Aha! This explains why Monopoly was one of my favorites as a kid, and I HATE it now. It's all about luck who gets the yellow, green and blue properties the fastest! I found you from Susan K. Quinn's blog - I love her blog so anyone she recommends I'm excited about! gonna check out some more of your posts!

Adam Heine said...

@Daniel: Those are some good notes, Daniel. I've also heard the orange properties are the most likely to be landed on (because of the 2d6 plus where the cards have a tendency to land you).

@Margo: Glad you're here, Margo! And it's true, for a kid games of pure (or near-pure) chance are more fun because they even the playing field. As an adult, they get boring fast.

Leslie Rose said...

I just liked being the scotty dog. I have to say Monopoly always ended up with fights and hard feelings in my house. Enjoying your blog, Adam.

Adam Heine said...

Glad you're enjoying it, Leslie. And you bring up a good point: Monopoly does have awesome playing pieces (I'm partial to the battleship, myself).

Tim said...

Adam, the Orange properties are definitely the most landed on properties and actually the most valuable from a ROI standpoint. This is for a couple of reasons. First, they're relatively cheap to buy and build on. Second, as you pointed out, they are very likely to be landed on. This is because they are right in the sweet spot for people getting out of jail.
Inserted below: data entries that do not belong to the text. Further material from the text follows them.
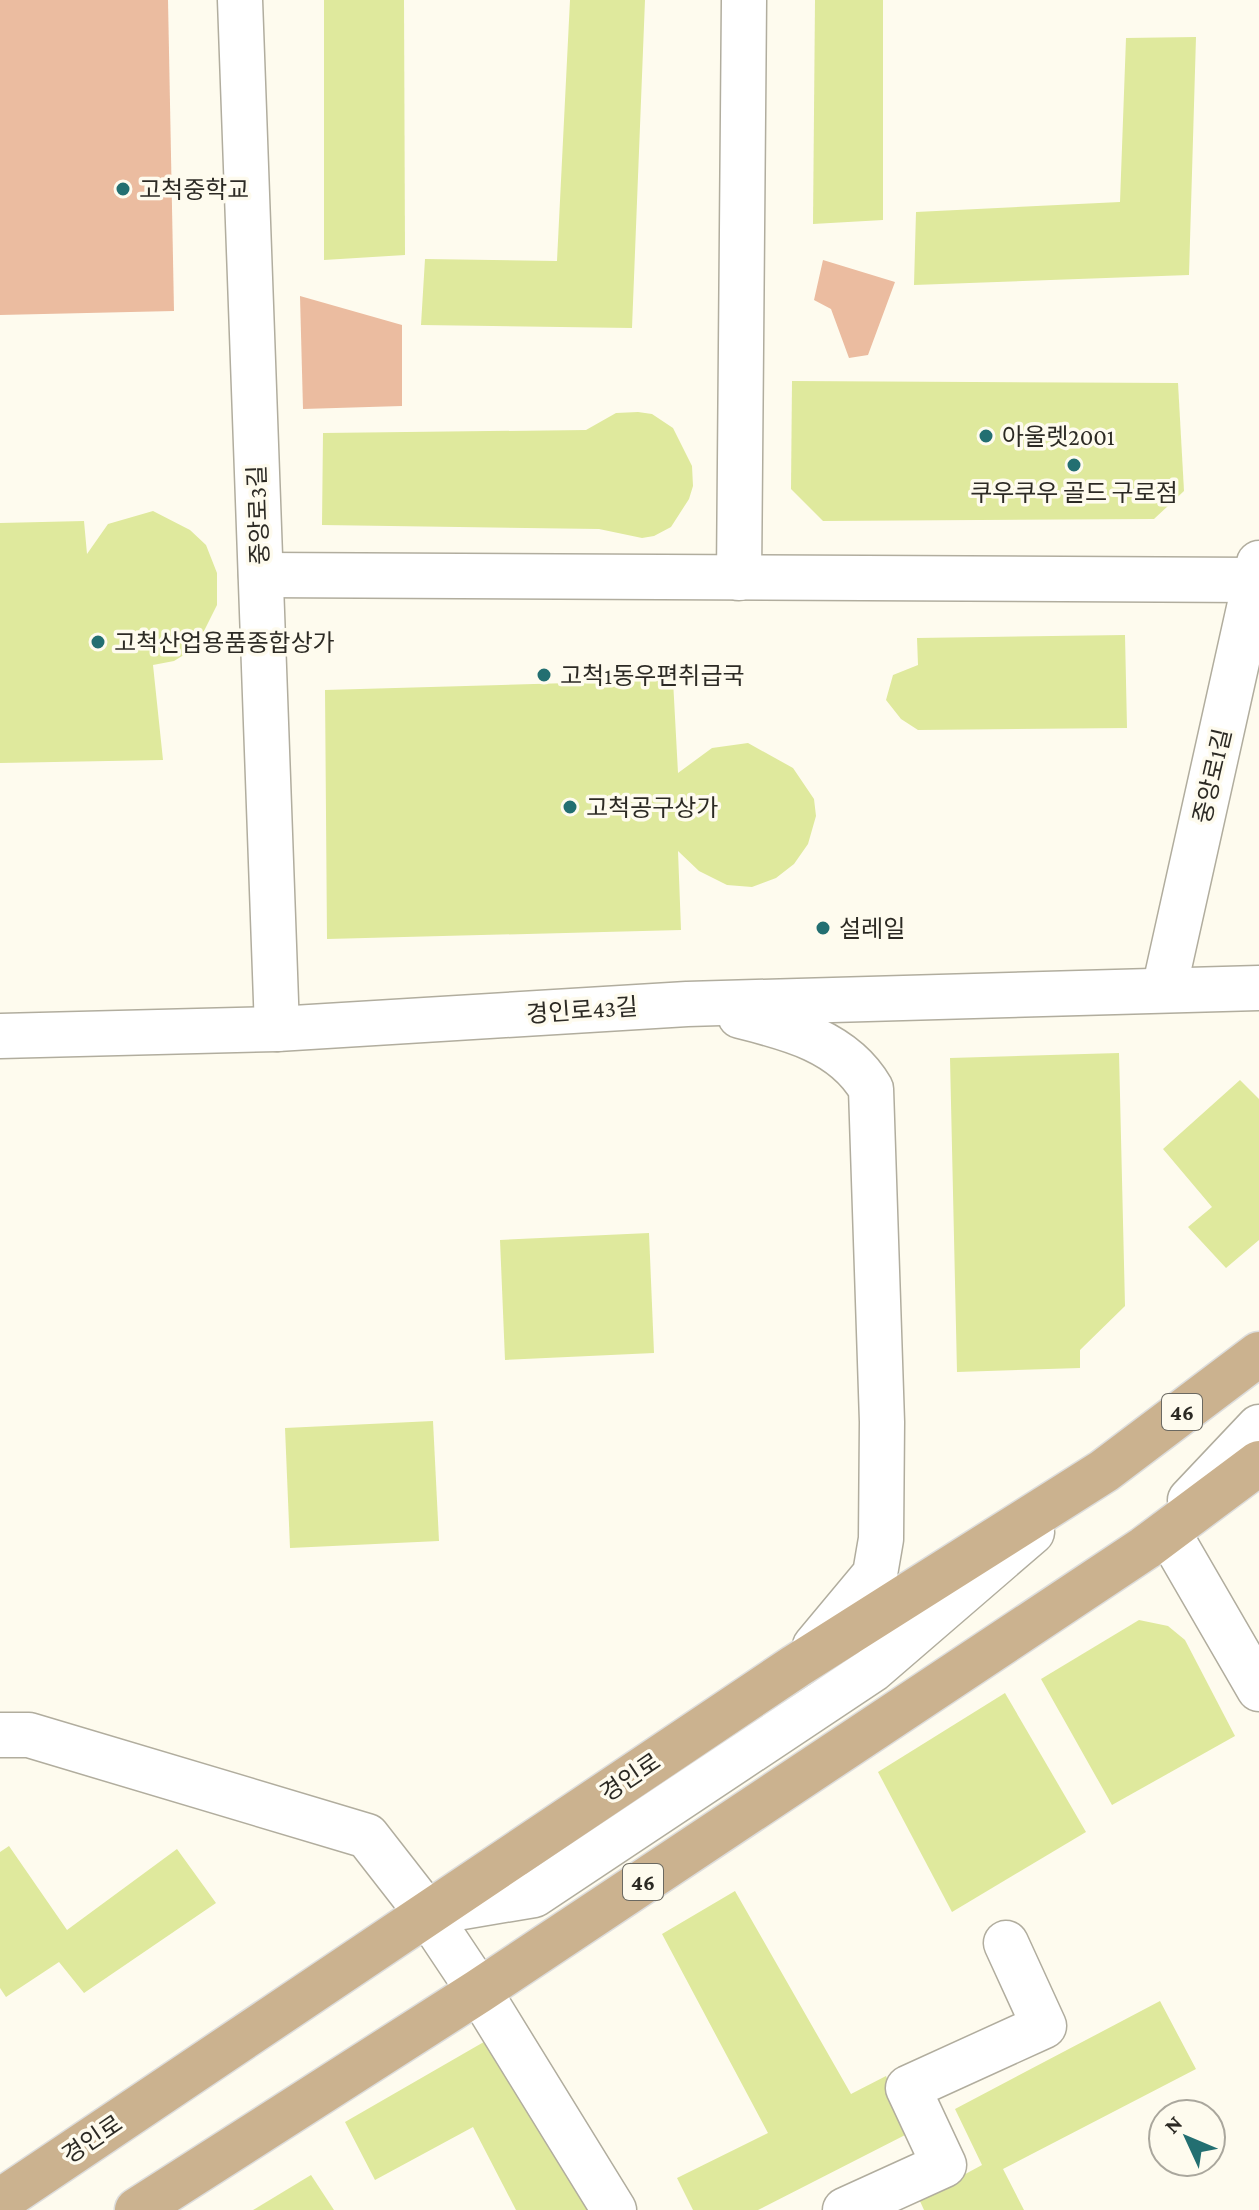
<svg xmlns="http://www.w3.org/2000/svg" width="1259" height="2210" font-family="'Crimson Pro','Noto Sans KR',serif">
	<rect width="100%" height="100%" fill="#fefbee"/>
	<g fill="#ebbca0">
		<polygon points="0,0 168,0 174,311 0,315"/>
		<polygon points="823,260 895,282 868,355 849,358 831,309 814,300"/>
		<polygon points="300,296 402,325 402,406 303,409"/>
	</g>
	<g fill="#dfe99d">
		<polygon points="324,0 404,0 405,255 324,260"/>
		<polygon points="570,0 645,0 632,328 421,325 425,259 557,261"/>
		<polygon points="815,0 883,0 883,220 813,224"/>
		<polygon points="1196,37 1189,275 914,285 916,212 1120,202 1126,38"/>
		<polygon points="792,381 1178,383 1184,491 1154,519 823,521 791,489"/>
		<polygon points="638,412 652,414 673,428 692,466 693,486 689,499 671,527 654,536 642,538 599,529 322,525 323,433 586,430 616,413"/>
		<polygon points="153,511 190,530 206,545 217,573 217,605 204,631 187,653 174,661 153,665 163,760 0,763 0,523 84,521 87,554 108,524"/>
		<polygon points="1125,635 1127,728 918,730 901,719 886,700 893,675 918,665 917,638"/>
		<polygon points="673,680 678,773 712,748 748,743 793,768 814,799 816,816 808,844 794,864 776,878 752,887 727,885 699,871 678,851 681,930 327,939 325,690"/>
		<polygon points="1119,1053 1125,1306 1080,1350 1080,1368 957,1372 950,1058"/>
		<polygon points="1240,1080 1259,1099 1259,1240 1226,1268 1188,1227 1212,1207 1163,1149"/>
		<polygon points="649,1233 654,1353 505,1360 500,1240"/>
		<polygon points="433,1421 439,1541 290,1548 285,1428"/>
		<polygon points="1139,1620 1168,1626 1185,1640 1235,1736 1112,1805 1041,1679"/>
		<polygon points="1005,1693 1086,1832 952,1912 878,1772"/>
		<polygon points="9,1846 67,1930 177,1849 216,1903 84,1993 59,1962 6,1997 0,1988 0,1852"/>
		<polygon points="735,1891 851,2094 886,2076 911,2132 758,2210 693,2210 677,2178 768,2133 662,1934"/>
		<polygon points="1160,2001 1196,2069 1003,2169 1024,2210 924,2210 919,2199 982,2165 955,2109"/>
		<polygon points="489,2039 593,2210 516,2210 473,2127 375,2180 345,2122"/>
		<polygon points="311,2175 334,2210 253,2210"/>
	</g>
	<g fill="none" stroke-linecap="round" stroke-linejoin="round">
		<g stroke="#b1ad9e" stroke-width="47">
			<g id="minor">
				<polyline points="240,0 277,1029"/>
				<polyline points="261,575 1255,580"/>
				<polyline points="739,578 744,0"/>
				<polyline points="1164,990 1259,563"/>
				<path d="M 740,1016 C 789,1028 844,1042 871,1089 L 882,1422 L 881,1539 L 875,1574 L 815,1646"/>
				<polyline points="0,1036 277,1029 687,1004 1259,988"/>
				<polyline points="1190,1500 1259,1427"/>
				<polyline points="1168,1532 1259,1689"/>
				<polyline points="0,1735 29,1735 367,1836 427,1913 479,1991 614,2210"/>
				<polyline points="427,1913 534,1895 872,1670 1032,1532"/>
				<polyline points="845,2210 944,2165 908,2088 1044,2026 1006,1943"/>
			</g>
		</g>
		<g stroke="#dddddc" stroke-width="47">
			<g id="major">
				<polyline points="0,2201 796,1666 1104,1471 1259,1354"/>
				<polyline points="137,2210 479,1991 1145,1548 1259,1463"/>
			</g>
		</g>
		<use href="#minor" stroke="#fff" stroke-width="44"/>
		<use href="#major" stroke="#cbb28f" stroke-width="44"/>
	</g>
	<g fill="#236f71" stroke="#fefbee" stroke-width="3">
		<circle cx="123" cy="189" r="8"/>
		<circle cx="986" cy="436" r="8"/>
		<circle cx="1074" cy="465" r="8"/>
		<circle cx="98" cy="642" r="8"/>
		<circle cx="544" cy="675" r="8"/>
		<circle cx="570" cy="807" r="8"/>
		<circle cx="823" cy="928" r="8"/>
	</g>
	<g text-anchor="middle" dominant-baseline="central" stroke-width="7" stroke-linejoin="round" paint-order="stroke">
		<g fill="#fefbee" stroke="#6b6961" stroke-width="2">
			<rect x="1162" y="1394" width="40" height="36" rx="6"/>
			<rect x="623" y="1864" width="40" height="36" rx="6"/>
		</g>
		<g font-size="22" font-weight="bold" fill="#2c2a24">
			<text x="1182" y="1412">46</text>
			<text x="643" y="1882">46</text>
		</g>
		<g font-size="24" fill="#2c2a24" stroke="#fefbee" text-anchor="start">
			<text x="139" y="189">고척중학교</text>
			<text x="1002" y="436">아울렛2001</text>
			<text x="1074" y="492" text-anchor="middle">쿠우쿠우 골드 구로점</text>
			<text x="114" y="642">고척산업용품종합상가</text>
			<text x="560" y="675">고척1동우편취급국</text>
			<text x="586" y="807">고척공구상가</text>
			<text x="839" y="928">설레일</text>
		</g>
		<g font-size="24" fill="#2c2a24" stroke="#fefbee">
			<text transform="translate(258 515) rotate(-92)">중앙로3길</text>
			<text transform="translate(1212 776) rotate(-77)">중앙로1길</text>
			<text transform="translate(582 1010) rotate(-4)">경인로43길</text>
			<text transform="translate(630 1777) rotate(-34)">경인로</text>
			<text transform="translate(92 2139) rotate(-34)">경인로</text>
		</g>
	</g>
	<g transform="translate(1187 2138) rotate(314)"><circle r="38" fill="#fefbee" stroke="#aaa79d" stroke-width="2"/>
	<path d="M0-6L14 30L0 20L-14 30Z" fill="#236f71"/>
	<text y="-12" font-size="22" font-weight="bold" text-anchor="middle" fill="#2c2a24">N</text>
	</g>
</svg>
Park Place/Boardwalk are actually the second most valuable properties because of the hit that your opponents take when they hit on a hotel there. It also only has 2 properties in the color group (easier to own and start to build), plus there's a chance card that sends people to Boardwalk. The only real downside to it is that it's after the Go to Jail space.
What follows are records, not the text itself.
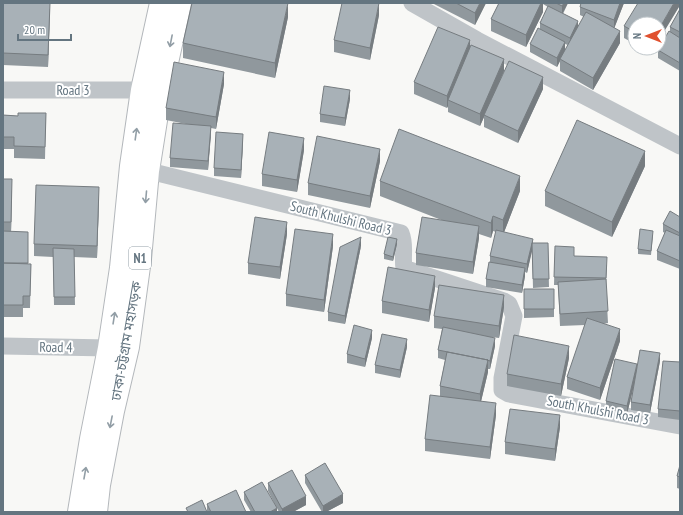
<svg xmlns="http://www.w3.org/2000/svg" width="683" height="515" font-family="'PT Sans Narrow','Noto Sans Bengali',sans-serif">
<rect width="100%" height="100%" fill="#f8f8f6"/>
<g fill="none" stroke-linecap="round" stroke-linejoin="round">
<defs>
<path id="trunk" d="M79 512 91 439 109 348 121 268 131 166 142 90 161 3
M96 512 99 485 113 411 128 347 140 259 148 171 160 95 180 3"/>
</defs>
<use href="#trunk" stroke="#b3b7bb" stroke-width="24"/>
<path stroke="#bfc4c8" stroke-width="17" d="M412 3 477 40 680 146
M3 90H142
M137 168 401 233C406 245 402 256 404 268L504 301 509 304 514 316 502 378V390L509 394 680 426
M3 346 109 348"/>
<use href="#trunk" stroke="#fff" stroke-width="22"/>
</g>
<path fill="#90989d" fill-rule="evenodd" d="M3 3 50 9 48 67 3 65Z
M432 3H486L475 25Z
M499 3H568L563 14 578 27 584 17 580 15V7L624 3 614 28 620 43 593 90 560 71V61L557 67 530 52V44L540 29V23L548 7 543 4V12L526 47 491 31V19ZM565 44 568 45 565 50Z
M679 3V7L635 24V44L624 38V26Z
M680 9V71L658 58V50L670 32V27Z
M379 15 370 60 334 52V40Z
M288 17 275 78 183 58V43Z
M470 48 504 71 495 91 543 89 518 143 484 127V117L480 126 448 112V106L447 108 414 94V82Z
M641 48H655L651 54Z
M224 84 216 129 211 128 208 170 170 167V158L191 125 166 120V108Z
M350 99 345 126 320 122V114Z
M46 113 45 159 14 158V149H3V115L18 116Z
M243 142 241 178 214 176V168Z
M304 150 297 192 262 186V174Z
M380 161 370 208 308 195V183Z
M645 166 612 237 545 206V191Z
M3 179 12 191 11 231 28 264H31L30 308H23V317H3Z
M380 181 520 191 504 232 533 243H548L549 287 533 288 532 249 527 273 525 272V276L522 293 486 287V279L490 262V256L496 232 493 231 491 238 479 234V238L473 274 416 265V253L444 221 380 196Z
M99 199 97 258 74 257 75 305H54L53 257 34 256V244Z
M680 217V269L657 260V251L665 233 663 232V224Z
M287 234 280 279 248 274V263Z
M653 235 651 255 638 254V249Z
M397 244 393 261 384 259V254Z
M333 246 324 312 286 306V294Z
M361 246 345 324 328 321V312Z
M555 246 574 256 607 265 606 286 608 323 603 324 620 341 600 400 567 389V377L585 325 560 326 558 285H554Z
M435 288 429 322 382 313V301Z
M524 289H554V317L524 318Z
M504 307 499 338 491 337 495 346 490 369H488V372L481 401 496 415 490 459 425 451V439L440 396V386L445 360 438 358V350L442 329 434 328V316Z
M372 338 365 367 347 363V354Z
M407 347 400 378 375 373V365Z
M569 358 561 396 507 386V374Z
M660 361 650 413 631 410V402L635 381 627 414 606 409V401L637 370Z
M680 362V420L658 417V409Z
M560 427 555 461 505 454V442Z
M680 465V489L677 488V476Z
M305 475 343 503 326 512H322L305 483Z
M268 483 306 505 293 512H279L268 491Z
M244 492 277 512H251L244 500Z
M207 504 246 512H207Z"/>
<path fill="#767c80" d="M50 3V9L48 67V55Z
M288 3V17L275 78V63Z
M379 3V15L370 60V48Z
M480 3H486L475 25V13Z
M541 3H543V12L526 47V35Z
M564 3H568L562 14V6Z
M620 3H624L614 29V20Z
M674 3H679V7L659 40V29Z
M578 21V30L570 46V38Z
M620 31V43L593 90V78Z
M470 40V52L448 100V106L447 108V96Z
M565 42V51L560 59V61L557 67V58Z
M651 48H655L651 54Z
M504 59V71L485 116 484 115V117L480 126V114Z
M224 72V84L216 129V117Z
M543 77V89L518 143V131Z
M350 90V99L345 126V118Z
M211 126V135L208 170V161Z
M243 134V142L241 178V170Z
M304 138V150L297 192V180Z
M380 149V161L370 208V196Z
M645 151V166L612 237V222Z
M520 176V191L503 235V220Z
M12 179V191L11 234V222Z
M99 187V199L97 258V246Z
M493 216V231L491 238V223Z
M287 222V234L280 279V267Z
M479 226V238L473 274V262Z
M333 234V246L324 312V300Z
M361 237V246L345 324V316Z
M397 239V244L393 261V257Z
M533 239V247L527 273V264Z
M525 268V276L522 293V285Z
M435 276V288L429 322V310Z
M504 295V307L499 338V326Z
M620 329V341L600 400V388Z
M372 330V338L365 367V359Z
M495 338V346L490 369V361Z
M407 339V347L400 378V370Z
M569 346V358L561 396V384Z
M660 353V361L650 413V405Z
M488 360V372L480 406V394Z
M637 364V373L627 414V406Z
M496 403V415L490 459V447Z
M560 415V427L555 461V449Z
M343 494V503L326 512H323V506Z
M306 496V505L293 512H282V509Z
M277 508V512H270Z"/>
<path fill="#a8b1b7" stroke="#767c80" d="M3 3H50L48 55 3 53Z
M192 3H288L275 63 183 43Z
M342 3H379L370 48 334 40Z
M456 3H480L475 13Z
M499 3H541L526 35 491 19Z
M556 3H564L562 6Z
M581 3H620L614 20 580 7Z
M638 3H674L659 29V24H635V32L624 26Z
M548 6 578 21 570 38 540 23Z
M680 9V32L670 27Z
M586 12 620 31 593 78 560 59Z
M438 27 470 40 447 96 414 82Z
M538 28 565 42 557 58 530 44Z
M669 31 680 38V63L658 50Z
M471 45 504 59 480 114 448 100Z
M509 61 543 77 518 131 484 115Z
M174 62 224 72 216 117 166 108Z
M324 86 350 90 345 118 320 114Z
M18 113H46L45 147 14 146V137H3V115L18 116Z
M577 120 645 151 612 222 545 191Z
M173 123 211 126 208 161 170 158Z
M399 129 520 176 503 220 493 216 491 223 380 181Z
M216 132 243 134 241 170 214 168Z
M269 132 304 138 297 180 262 174Z
M317 136 380 149 370 196 308 183Z
M3 179H12L11 222H3Z
M36 185 99 187 97 246 34 244Z
M670 211 680 217V233L663 224Z
M255 217 287 222 280 267 248 263Z
M422 217 479 226 473 262 416 253Z
M295 229 333 234 324 300 286 294Z
M640 229 653 231 651 251 638 249Z
M496 230 533 239 527 264 490 256Z
M666 230 680 236V261L657 251Z
M3 231 28 232V263H3Z
M361 237 345 316 328 312 340 247Z
M388 237 397 239 393 257 384 254Z
M532 243H548L549 279H533Z
M555 246 574 247V256L607 257 606 278 554 277Z
M53 248 74 249 75 297H54Z
M489 262 525 268 522 285 486 279Z
M3 263 31 264 30 296H23V305H3Z
M388 267 435 276 429 310 382 301Z
M606 279 608 311 560 314 558 282Z
M439 285 504 295 499 326 434 316Z
M524 289H554V309H524Z
M587 318 620 329 600 388 567 377Z
M354 325 372 330 365 359 347 354Z
M443 327 495 338 490 361 487 360H488L438 350Z
M382 334 407 339 400 370 375 365Z
M514 335 569 346 561 384 507 374Z
M640 350 660 353 650 405 631 402Z
M447 352 488 360 480 394 440 386Z
M615 359 637 364 627 406 606 401Z
M663 361 680 362V411L658 409Z
M430 395 496 403 490 447 425 439Z
M510 409 560 415 555 449 505 442Z
M325 463 343 494 323 506 305 475Z
M680 465V477L677 476Z
M292 470 306 496 282 509 268 483Z
M262 482 277 508 270 512H255L244 492Z
M236 490 246 512H211L207 504Z
M202 500 207 512H188L186 508Z"/>
<defs><path id="oneway-shaft" d="M-6 0H5M1.5-3L5.5 0L1.5 3" fill="none" stroke-width="1.6" stroke-linecap="round" stroke-linejoin="round"/></defs>
<g stroke="#929ea6">
<use href="#oneway-shaft" transform="translate(171 41) rotate(101)"/>
<use href="#oneway-shaft" transform="translate(136 134) rotate(-82)"/>
<use href="#oneway-shaft" transform="translate(146 197) rotate(95)"/>
<use href="#oneway-shaft" transform="translate(114 318) rotate(-81)"/>
<use href="#oneway-shaft" transform="translate(111 422) rotate(101)"/>
<use href="#oneway-shaft" transform="translate(85 473) rotate(-80)"/>
</g>
<g text-anchor="middle" stroke-width="4" stroke-linejoin="round" paint-order="stroke">
<rect fill="#fff" stroke="#929ea6" stroke-width="1" x="129" y="247" width="22" height="22" rx="3"/>
<g font-size="13" font-weight="bold" fill="#647580">
<text x="140" y="263">N1</text>
</g>
<g font-size="14" fill="#647580" stroke="#fff">
<text x="73" y="95">Road 3</text>
<text transform="translate(341 218) rotate(14)" y="5">South Khulshi Road 3</text>
<text transform="translate(126 341) rotate(-80)" y="5">ঢাকা-চট্টগ্রাম মহাসড়ক</text>
<text transform="translate(56 347) rotate(1)" y="5">Road 4</text>
<text transform="translate(598 410) rotate(11)" y="5">South Khulshi Road 3</text>
</g>
</g>
<rect width="683" height="515" fill="none" stroke="#647580" stroke-width="8"/>
<g transform="translate(647 36) rotate(270)"><circle r="19" fill="#ffffff" stroke="#c1c8cc"/>
<path d="M0-3L7 15L0 10L-7 15Z" fill="#e0512f"/>
<text y="-6" font-size="11" font-weight="bold" text-anchor="middle" fill="#647580">N</text>
</g>
<path d="M18 34v6h53v-6" fill="none" stroke="#647580" stroke-width="2"/>
<text x="24" y="34" font-size="12" fill="#647580" stroke="#ffffff" stroke-width="3" paint-order="stroke">20 m</text>
</svg>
By the way, that's also what makes the Dark Greens the worst group to own. Right after jail, expensive to build, and you need 3 of them.

Deniz Bevan said...

Great post! This is why Monopoly is only gun with family, when you had weird rules and can loan money without complicated math, whiling away hours on a rainy day [g]

Adam Heine said...

@Tim: You're right. The jail space is (one of) the clincher(s).

@Deniz: That reminds me of how the Simpsons played it, where Bart loaned money to mom because he liked her, but he cut Homer off.